By Pamela L. Flodman, Erica Ramos, Malia Rumbaugh, M. Anne Spence
Division of Human Genetics, Department of Pediatrics, University of California, Irvine Medical Center, Orange, California
The "Phenylalanine Hydroxylase Locus Knowledgebase," available on the web (
http://www.pahdb.mcgill.ca/ ), provides detailed information about phenylketonuria and mutations in the phenylalanine hydroxylase gene which produce this genetic disorder. Missing from this website is the frequency of different mutations in different populations. As information becomes available on genotype (mutation) phenotype correlations, the frequency of different mutations will become increasingly important. The panel recognized this deficiency in information and requested that it be assembled, to the extent possible. To this aim, the papers in the extensive bibliography assembled by the staff at the
National Library of Medicine were searched for the key words mutation, frequency, incidence and prevalence. Unfortunately, the abstracts provided for these articles did not always contain the salient facts and so the papers were located in the primary sources and reviewed by one of the authors. Some papers were not available or failed to contain the necessary information even when reviewed in full and could not be included in this summary.

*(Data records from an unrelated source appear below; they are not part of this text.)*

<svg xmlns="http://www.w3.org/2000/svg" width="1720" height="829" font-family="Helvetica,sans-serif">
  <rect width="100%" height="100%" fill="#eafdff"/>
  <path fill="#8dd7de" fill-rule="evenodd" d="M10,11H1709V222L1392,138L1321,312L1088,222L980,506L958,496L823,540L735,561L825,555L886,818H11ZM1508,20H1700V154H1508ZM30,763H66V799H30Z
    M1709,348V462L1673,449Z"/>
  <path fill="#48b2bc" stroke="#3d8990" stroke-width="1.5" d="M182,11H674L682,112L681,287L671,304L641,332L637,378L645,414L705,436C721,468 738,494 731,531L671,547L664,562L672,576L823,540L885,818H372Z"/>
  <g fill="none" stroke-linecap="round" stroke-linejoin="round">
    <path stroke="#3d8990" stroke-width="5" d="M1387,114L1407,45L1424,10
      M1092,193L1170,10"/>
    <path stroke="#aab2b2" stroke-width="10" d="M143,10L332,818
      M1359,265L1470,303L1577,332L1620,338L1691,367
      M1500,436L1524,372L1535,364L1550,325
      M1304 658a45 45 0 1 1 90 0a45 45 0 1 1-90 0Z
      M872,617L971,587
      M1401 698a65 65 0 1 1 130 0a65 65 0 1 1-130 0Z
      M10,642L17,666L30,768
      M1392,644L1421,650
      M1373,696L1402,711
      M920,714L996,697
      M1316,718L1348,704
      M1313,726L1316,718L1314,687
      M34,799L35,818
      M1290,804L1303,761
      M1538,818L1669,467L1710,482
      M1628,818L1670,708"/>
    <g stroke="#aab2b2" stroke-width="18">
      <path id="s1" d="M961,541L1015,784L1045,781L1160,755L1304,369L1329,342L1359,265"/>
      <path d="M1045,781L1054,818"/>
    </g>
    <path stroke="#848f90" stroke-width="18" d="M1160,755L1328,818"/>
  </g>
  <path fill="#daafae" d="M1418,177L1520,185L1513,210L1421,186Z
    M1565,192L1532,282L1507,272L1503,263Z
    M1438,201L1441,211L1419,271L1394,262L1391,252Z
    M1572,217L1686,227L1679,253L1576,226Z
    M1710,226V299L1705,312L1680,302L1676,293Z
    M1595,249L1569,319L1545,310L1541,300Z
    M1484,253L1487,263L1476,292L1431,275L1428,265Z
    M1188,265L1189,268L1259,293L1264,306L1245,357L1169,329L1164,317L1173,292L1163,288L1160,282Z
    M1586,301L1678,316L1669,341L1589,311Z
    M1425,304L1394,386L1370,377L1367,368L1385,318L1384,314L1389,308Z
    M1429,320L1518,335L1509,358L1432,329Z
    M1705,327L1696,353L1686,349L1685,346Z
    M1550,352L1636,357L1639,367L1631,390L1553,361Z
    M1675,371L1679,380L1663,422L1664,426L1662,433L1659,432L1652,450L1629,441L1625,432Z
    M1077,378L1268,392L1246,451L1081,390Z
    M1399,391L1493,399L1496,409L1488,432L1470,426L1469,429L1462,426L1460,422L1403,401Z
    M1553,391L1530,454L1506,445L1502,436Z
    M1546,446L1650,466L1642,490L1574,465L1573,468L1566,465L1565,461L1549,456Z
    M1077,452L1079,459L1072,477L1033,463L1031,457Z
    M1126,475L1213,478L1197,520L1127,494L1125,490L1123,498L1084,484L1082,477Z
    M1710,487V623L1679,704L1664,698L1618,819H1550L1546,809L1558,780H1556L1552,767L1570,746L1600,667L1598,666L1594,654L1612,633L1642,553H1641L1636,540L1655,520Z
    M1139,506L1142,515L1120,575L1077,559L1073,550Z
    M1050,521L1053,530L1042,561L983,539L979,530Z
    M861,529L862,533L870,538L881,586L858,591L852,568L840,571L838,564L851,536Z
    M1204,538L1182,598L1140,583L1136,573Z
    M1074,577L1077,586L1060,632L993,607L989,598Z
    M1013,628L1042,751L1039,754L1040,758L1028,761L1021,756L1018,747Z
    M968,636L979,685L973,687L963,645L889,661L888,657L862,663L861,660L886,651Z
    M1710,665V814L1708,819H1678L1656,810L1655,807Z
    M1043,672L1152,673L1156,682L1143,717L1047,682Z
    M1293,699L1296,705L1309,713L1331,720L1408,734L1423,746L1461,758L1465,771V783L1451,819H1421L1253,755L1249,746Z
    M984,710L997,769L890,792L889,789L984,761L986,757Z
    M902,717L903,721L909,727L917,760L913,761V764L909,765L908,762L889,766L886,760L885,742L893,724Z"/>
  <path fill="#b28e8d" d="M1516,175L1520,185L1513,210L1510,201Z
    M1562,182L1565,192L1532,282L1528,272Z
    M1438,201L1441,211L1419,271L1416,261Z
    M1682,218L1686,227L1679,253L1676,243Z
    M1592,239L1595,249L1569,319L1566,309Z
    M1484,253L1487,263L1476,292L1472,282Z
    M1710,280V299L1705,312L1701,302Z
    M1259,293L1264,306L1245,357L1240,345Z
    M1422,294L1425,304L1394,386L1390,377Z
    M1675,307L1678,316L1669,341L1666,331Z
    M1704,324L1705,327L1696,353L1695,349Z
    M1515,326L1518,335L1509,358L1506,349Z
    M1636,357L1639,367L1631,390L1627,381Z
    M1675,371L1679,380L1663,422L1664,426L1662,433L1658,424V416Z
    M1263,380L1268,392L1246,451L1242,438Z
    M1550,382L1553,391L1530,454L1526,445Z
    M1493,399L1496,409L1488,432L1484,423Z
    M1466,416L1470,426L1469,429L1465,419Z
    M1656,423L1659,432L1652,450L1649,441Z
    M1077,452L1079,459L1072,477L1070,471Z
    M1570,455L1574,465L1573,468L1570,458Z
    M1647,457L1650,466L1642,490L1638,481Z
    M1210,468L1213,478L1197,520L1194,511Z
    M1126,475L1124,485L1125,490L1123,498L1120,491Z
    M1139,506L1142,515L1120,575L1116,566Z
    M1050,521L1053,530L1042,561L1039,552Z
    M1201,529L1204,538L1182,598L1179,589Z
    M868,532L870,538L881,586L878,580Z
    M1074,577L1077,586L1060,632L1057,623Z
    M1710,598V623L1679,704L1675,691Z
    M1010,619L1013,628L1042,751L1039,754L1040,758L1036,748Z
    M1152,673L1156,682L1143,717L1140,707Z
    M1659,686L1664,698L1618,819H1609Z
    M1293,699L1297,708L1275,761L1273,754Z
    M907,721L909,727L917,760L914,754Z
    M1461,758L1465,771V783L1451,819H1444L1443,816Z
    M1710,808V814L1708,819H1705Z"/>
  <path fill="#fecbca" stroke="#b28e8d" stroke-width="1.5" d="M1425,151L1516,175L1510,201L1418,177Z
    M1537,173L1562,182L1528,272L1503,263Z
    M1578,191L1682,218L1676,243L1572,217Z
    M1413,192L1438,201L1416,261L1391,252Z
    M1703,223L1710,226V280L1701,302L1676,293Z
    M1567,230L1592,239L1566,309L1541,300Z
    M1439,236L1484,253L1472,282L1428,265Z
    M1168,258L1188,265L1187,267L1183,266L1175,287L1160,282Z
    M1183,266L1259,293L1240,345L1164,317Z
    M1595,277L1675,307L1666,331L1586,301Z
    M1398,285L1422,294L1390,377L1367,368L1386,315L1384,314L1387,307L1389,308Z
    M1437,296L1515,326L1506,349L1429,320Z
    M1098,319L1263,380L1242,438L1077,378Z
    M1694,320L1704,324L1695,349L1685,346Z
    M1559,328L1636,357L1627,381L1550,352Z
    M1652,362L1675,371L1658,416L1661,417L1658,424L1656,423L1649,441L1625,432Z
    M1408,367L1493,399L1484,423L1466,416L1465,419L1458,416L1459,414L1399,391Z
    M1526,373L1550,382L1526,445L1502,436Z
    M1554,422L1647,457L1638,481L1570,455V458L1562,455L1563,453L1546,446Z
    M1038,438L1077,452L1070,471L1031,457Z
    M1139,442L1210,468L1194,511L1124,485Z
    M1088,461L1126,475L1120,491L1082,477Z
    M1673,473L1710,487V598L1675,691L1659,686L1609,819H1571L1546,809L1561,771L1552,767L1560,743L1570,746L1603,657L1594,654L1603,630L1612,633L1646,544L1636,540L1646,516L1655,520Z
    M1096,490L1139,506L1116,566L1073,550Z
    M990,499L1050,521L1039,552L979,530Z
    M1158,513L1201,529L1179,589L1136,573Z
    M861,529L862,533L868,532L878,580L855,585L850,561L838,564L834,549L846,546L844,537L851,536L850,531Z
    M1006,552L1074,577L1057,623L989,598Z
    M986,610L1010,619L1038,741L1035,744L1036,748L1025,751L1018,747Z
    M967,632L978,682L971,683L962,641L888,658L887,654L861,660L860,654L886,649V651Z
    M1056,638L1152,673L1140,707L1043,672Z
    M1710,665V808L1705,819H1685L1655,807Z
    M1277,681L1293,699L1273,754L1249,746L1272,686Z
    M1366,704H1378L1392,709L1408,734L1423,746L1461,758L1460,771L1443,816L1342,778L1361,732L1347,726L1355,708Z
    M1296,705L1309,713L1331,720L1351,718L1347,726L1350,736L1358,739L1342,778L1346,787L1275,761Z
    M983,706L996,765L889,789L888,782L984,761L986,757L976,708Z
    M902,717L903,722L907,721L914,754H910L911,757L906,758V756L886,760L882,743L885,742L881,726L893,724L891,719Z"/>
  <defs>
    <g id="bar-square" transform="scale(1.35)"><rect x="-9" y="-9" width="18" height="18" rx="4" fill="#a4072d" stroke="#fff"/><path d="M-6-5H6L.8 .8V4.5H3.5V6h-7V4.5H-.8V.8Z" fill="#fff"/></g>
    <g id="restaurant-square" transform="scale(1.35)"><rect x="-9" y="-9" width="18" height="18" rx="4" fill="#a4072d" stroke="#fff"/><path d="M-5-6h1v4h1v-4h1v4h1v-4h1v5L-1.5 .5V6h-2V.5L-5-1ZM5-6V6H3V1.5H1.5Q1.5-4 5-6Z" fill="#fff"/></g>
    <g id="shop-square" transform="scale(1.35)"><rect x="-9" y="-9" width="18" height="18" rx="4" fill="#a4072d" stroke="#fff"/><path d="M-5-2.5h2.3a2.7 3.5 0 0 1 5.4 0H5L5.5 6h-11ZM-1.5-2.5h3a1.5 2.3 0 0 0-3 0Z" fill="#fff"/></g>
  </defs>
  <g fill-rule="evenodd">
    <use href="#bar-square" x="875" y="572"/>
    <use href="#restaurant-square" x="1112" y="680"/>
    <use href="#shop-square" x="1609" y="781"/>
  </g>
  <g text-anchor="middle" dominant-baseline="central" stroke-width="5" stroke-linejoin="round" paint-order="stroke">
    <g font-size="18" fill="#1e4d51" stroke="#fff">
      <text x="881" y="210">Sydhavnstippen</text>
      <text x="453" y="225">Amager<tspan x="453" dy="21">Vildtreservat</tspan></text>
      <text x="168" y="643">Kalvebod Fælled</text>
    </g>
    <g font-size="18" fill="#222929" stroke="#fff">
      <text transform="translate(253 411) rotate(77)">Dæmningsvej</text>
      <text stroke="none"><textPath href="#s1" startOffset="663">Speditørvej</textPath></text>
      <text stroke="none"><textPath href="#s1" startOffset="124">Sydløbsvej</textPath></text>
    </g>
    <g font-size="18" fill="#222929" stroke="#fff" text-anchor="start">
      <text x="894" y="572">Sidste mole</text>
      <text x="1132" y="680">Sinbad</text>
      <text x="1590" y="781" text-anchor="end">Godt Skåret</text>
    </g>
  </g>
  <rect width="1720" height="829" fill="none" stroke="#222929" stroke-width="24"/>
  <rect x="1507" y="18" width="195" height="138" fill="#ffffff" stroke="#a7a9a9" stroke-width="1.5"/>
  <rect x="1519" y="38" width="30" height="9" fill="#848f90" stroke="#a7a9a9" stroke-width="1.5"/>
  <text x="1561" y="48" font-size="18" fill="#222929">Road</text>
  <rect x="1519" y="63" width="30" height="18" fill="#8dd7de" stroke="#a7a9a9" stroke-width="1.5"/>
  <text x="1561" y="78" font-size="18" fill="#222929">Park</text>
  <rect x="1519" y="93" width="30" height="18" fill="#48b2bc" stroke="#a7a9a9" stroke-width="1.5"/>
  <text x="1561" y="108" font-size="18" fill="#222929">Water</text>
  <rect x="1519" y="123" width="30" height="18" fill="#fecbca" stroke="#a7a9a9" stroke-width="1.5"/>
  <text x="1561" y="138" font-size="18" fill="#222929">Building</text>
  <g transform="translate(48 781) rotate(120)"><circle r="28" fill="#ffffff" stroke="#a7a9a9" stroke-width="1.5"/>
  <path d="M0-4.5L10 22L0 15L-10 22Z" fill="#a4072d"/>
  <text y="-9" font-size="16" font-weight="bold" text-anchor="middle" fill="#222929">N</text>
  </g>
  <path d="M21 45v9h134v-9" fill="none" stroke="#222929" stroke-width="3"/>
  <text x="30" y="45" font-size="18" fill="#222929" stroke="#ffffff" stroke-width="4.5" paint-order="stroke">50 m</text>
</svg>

The goal was to provide the frequency information for different populations residing within the United States as determined by systematic surveys. Unfortunately, very few such studies are reported for U.S. populations (their results are summarized in
Table A-I). Further, it quickly became apparent that frequency estimates alone would be less than satisfactory since the "populations" surveyed were often quite small and therefore the estimates would have large standard errors. For that reason, it was decided to include the actual sample size for each study and the number of times each mutation was identified. In some studies certain common mutations were assumed to be present and actively tested. Interestingly, however, on a number of occasions these common mutations were not detected. For that reason, a zero appears in the numerator of the reported incidence indicating that these were assayed but not found.
It was not possible to present such a plethora of information in a simple table. Several editorial decisions were made. The data from the U.S. studies are presented in
Table A-I . However, since there were not very many of these studies, it was decided that information from other populations, many of which have significant representation in the U.S., would be worth summarizing. This information will prove particularly helpful to cities and states where large populations of these individuals reside and will be very useful as more genotype-phenotype studies are undertaken. The international data are presented in
Table A-II, with separate sub tables for five regions.

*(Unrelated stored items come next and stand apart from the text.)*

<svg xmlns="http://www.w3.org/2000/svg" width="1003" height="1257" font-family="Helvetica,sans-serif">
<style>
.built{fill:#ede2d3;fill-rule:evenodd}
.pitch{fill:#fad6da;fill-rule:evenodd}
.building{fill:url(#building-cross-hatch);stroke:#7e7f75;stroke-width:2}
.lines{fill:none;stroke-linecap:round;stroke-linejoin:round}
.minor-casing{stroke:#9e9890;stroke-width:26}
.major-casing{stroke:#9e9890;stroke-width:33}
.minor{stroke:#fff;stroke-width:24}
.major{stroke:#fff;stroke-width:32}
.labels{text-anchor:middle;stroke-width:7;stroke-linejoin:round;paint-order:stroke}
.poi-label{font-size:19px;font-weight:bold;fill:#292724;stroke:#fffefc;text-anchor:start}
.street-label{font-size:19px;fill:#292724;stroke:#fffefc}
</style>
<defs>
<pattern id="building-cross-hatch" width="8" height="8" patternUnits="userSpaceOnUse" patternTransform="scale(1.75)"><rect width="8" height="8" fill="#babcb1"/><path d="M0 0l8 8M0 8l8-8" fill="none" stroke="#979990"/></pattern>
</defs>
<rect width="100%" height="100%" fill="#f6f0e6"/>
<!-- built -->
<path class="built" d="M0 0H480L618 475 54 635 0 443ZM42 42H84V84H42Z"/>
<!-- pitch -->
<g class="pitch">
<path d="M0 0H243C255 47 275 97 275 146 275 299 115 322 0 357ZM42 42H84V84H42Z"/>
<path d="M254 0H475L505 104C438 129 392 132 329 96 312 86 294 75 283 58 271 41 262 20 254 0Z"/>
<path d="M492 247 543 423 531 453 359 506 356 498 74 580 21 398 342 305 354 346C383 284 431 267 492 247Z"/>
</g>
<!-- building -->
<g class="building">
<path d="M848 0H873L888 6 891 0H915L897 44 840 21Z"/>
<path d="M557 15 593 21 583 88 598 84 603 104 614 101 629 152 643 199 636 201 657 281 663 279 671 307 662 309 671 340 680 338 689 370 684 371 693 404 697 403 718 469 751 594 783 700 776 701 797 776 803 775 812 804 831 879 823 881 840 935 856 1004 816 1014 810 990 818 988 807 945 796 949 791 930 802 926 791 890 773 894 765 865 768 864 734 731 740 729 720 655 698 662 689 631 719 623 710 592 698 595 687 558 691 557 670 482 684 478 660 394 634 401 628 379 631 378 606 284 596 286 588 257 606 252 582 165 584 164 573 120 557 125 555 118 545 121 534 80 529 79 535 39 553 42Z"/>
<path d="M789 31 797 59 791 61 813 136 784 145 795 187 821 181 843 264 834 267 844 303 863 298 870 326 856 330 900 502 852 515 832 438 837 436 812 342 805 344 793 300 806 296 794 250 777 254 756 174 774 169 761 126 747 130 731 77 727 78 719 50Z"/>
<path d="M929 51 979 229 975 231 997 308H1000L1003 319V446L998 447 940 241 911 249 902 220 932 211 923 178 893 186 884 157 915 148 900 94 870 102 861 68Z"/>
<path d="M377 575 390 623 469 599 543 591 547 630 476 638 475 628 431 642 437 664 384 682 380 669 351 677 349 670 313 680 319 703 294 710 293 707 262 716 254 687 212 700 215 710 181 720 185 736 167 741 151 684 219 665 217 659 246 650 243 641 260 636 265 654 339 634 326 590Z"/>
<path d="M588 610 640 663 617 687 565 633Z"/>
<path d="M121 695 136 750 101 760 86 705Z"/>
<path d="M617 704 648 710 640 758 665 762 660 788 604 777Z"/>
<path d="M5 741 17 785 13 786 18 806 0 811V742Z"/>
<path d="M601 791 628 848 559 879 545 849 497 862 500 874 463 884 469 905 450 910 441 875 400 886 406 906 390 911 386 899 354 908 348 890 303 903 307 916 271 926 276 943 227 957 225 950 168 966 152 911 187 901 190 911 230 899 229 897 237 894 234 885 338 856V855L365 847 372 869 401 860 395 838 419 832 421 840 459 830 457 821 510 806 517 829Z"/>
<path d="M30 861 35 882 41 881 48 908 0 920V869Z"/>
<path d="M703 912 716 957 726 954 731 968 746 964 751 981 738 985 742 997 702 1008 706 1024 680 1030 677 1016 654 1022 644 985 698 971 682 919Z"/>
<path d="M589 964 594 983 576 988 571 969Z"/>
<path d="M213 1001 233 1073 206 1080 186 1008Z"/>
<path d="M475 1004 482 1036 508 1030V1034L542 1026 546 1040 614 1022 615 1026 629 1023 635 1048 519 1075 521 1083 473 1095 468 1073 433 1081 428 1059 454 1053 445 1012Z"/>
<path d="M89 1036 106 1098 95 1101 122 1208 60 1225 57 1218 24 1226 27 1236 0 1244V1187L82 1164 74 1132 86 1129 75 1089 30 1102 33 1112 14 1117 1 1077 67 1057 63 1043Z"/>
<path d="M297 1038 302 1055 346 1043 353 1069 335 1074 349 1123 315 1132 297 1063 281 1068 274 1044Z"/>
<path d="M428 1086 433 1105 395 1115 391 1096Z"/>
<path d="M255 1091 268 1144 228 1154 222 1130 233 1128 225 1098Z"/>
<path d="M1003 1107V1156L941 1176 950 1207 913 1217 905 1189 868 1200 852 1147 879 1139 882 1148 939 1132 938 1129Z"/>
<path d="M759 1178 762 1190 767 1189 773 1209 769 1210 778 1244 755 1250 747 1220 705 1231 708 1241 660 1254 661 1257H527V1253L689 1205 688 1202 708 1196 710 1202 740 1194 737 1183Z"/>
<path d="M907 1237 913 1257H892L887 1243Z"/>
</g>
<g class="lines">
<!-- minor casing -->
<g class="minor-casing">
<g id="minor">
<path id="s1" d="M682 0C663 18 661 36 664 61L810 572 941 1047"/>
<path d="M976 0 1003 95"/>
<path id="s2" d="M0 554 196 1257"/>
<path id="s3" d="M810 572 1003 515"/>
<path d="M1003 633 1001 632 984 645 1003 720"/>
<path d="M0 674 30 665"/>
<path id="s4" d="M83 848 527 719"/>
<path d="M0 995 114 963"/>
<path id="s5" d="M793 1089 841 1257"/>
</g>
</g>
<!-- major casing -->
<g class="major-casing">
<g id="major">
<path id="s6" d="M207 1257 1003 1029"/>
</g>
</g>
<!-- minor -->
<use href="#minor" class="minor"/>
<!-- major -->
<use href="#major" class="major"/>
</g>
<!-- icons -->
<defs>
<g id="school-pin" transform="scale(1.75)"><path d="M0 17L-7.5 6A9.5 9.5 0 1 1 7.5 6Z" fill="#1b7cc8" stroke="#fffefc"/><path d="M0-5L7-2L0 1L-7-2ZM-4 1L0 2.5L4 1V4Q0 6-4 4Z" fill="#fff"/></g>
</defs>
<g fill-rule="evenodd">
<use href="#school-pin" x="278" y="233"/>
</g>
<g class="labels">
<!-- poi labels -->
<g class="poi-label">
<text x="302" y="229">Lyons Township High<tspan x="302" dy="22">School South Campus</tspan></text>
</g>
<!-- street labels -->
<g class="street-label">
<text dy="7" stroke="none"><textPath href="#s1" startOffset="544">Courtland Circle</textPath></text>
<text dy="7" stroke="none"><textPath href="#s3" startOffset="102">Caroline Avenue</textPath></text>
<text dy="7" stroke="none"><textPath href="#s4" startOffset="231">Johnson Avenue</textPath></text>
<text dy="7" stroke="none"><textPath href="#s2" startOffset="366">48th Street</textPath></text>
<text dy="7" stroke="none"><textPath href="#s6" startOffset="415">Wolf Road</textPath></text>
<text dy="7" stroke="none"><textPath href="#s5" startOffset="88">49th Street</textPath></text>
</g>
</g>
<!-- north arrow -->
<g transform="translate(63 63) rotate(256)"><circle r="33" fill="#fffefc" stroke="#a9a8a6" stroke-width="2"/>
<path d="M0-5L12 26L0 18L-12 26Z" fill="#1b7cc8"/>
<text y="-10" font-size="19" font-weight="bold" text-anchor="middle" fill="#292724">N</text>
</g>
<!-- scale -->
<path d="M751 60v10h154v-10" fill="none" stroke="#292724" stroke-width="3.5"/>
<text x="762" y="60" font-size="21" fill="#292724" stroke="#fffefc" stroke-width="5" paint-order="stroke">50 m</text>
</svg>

The symbols used in the two Tables are not self-explanatory. The * indicates each study which reports some information on genotype-phenotype correlation. This information is much too complex to capture in simple tabular form and it is left to the reader to pursue mutations of interest. An # indicates that only haplotype 6 individuals were further tested, an occurrence sufficiently common to note. For some states within the US the results have also been included in larger regional summaries. These are indicated in the
Table A-I with a ^. Note that the citation number in parentheses, (n), after each notation in the table refers to the references for the two Tables. A blank box simply indicates that no data were available to us at the time of this summary.
Mutations are listed in the order they occur within the PHE locus. This corresponds exactly to the manner by which data are summarized on the web site and hopefully will assist in correlating information from that source with these appendices. Mutations for which no frequency data were available from any population noted in the literature have been omitted from the tables.